Duarte deixa o São Pedro

Maestro alega não querer ser "um títere" nas mãos de nova OS

JOÃO LUIZ SAMPAIO, O Estado de S.Paulo

14 de março de 2012 | 03h09

Divergências com a direção da organização social responsável pela gestão do Teatro São Pedro levaram o maestro Roberto Duarte a pedir demissão, na tarde de segunda, do posto de diretor artístico. No cargo desde o início de 2010, ele afirmou ontem que não aceitou "a remoção de quaisquer poderes de decisão, quanto ao repertório, daqueles que são os reais profissionais da área, isto é, o diretor artístico e o regente titular". Os maestros Julio Medaglia e Luis Gustavo Petri estão cotados para o cargo deixado vago por Duarte.

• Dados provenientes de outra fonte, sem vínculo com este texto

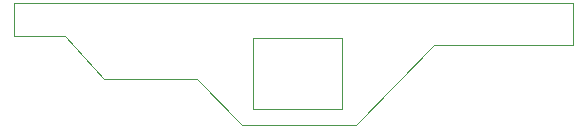
<source format=gbr>
%TF.GenerationSoftware,KiCad,Pcbnew,5.1.9+dfsg1-1*%
%TF.CreationDate,2022-02-19T14:54:12+00:00*%
%TF.ProjectId,arduboy_flex_fx,61726475-626f-4795-9f66-6c65785f6678,rev?*%
%TF.SameCoordinates,Original*%
%TF.FileFunction,Profile,NP*%
%FSLAX46Y46*%
G04 Gerber Fmt 4.6, Leading zero omitted, Abs format (unit mm)*
G04 Created by KiCad (PCBNEW 5.1.9+dfsg1-1) date 2022-02-19 14:54:12*
%MOMM*%
%LPD*%
G01*
G04 APERTURE LIST*
%TA.AperFunction,Profile*%
%ADD10C,0.050000*%
%TD*%
G04 APERTURE END LIST*
D10*
X130230880Y-82016600D02*
X177566320Y-82016600D01*
X165750240Y-85562440D02*
X177566320Y-85562440D01*
X177566320Y-82016600D02*
X177566320Y-85567520D01*
X134487920Y-84759800D02*
X137866120Y-88422480D01*
X159151320Y-92303600D02*
X149555200Y-92303600D01*
X145658840Y-88422480D02*
X137866120Y-88422480D01*
X149550120Y-92293440D02*
X145658840Y-88422480D01*
X165750240Y-85562440D02*
X159151320Y-92303600D01*
X134487920Y-84759800D02*
X130235960Y-84759800D01*
X130230880Y-82016600D02*
X130230880Y-84759800D01*
X150469600Y-90972640D02*
X157982920Y-90972640D01*
X150454360Y-84942680D02*
X150454360Y-90972640D01*
X157977840Y-84942680D02*
X157977840Y-90972640D01*
X150464520Y-84942680D02*
X157977840Y-84942680D01*
M02*

</source>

Até 2011, a gestão do Teatro São Pedro pertencia à APAA (Associação Paulista de Amigos da Arte), mas, em 2012, passou a pertencer ao Instituto Pensarte, que criou um conselho artístico para ajudar a montar a temporada do teatro e sua orquestra (Orthesp). "Nossa participação, minha e do regente titular Emiliano Patarra, natural e obrigatória, neste colegiado foi minimizada ao nos ser concedida, a mim e ao Maestro Patarra, regente titular, apenas voz em suas reuniões. O voto, entretanto, nos foi negado. Ainda assim, havia de nossa parte bastante otimismo na esperança e no desejo de poder realizar mais, agora com a ajuda de um colegiado", diz Duarte.

No entanto, na primeira reunião do conselho, continua o maestro, "críticas exacerbadas" foram feitas ao seu trabalho. Nos últimos meses, o repertório escolhido por Duarte tem sido alvo de questionamentos, em especial pela presença de óperas como O Guarani, de Carlos Gomes, consideradas "grandes demais", nas palavras de um conselheiro, para o palco do São Pedro. "A temporada 2012, que já estava elaborada desde fins de 2011, foi avaliada pelo novo conselho e considerada acima das possibilidades financeiras. Realizadas as modificações necessárias, apresentamos no dia 6 de março uma nova temporada. E houve novo questionamento, agora não na parte financeira, mas em relação à parte técnica. Finalmente, o conselho decidiu mudar não só um dos títulos, mas também o autor, com alegações técnicas com as quais eu absolutamente não concordo", diz. "Foram atitudes pouco elegantes, desrespeitosas e não dignas em relação a mim como profissional e ao que tenho produzido até hoje no Brasil e no exterior."

A temporada ainda não havia sido anunciada oficialmente, mas o Estado apurou que havia títulos como Il Trovatore, de Verdi, e um pequeno festival dedicado a Carlos Gomes, com óperas como O Guarani, já levada ao palco no ano passado, e Lo Schiavo - Duarte é um dos principais especialistas na obra do compositor. Com a saída do maestro, devem ser encenadas As Bodas de Fígaro, de Mozart, e O Elixir do Amor, de Donizetti. O Instituto Pensarte não confirma os valores, mas a temporada terá um orçamento de R$ 1,5 milhão e será completada por concertos e recitais. O maestro Emiliano Patarra continua a ocupar o posto de regente titular da orquestra do São Pedro - e , segundo fonte ligada ao teatro, maestros como Julio Medaglia e Luis Gustavo Petri estão entre os nomes considerados para o posto deixado por Duarte.

Desde o começo do ano, o Instituto Pensarte é responsável pela gestão, além do São Pedro, da Orquestra Jazz Sinfônica, da Banda Sinfônica, do Centro Cultural Aúthos Pagano, do programa "Ópera Curta" e o Sistema Paulista de Música. Em seu site, não há informações sobre os membros que compõem o conselho artístico-administrativo do São Pedro.

Em nota oficial, a Secretaria de Estado da Cultura defende a criação do conselho "e de um organograma para o teatro, que não existiam anteriormente". "O conselho tem se reunido com o diretor-geral do São Pedro, Paulo Esper, para definir um perfil de programação e realizar adequações nas propostas feitas pela direção." O texto nega cortes de verbas para o teatro em 2012 e afirma que "a secretaria lamenta a decisão do maestro Roberto Duarte - cujo trabalho como diretor artístico da orquestra foi essencial para sua criação e seu crescimento desde 2010 - de desligar-se de seu cargo". "No momento, a orquestra segue seu trabalho sob o comando do maestro Emiliano Patarra, regente titular também desde a criação do conjunto. A direção do teatro e o conselho artístico trabalham na proposta de programação para 2012, que deve ser anunciada em breve."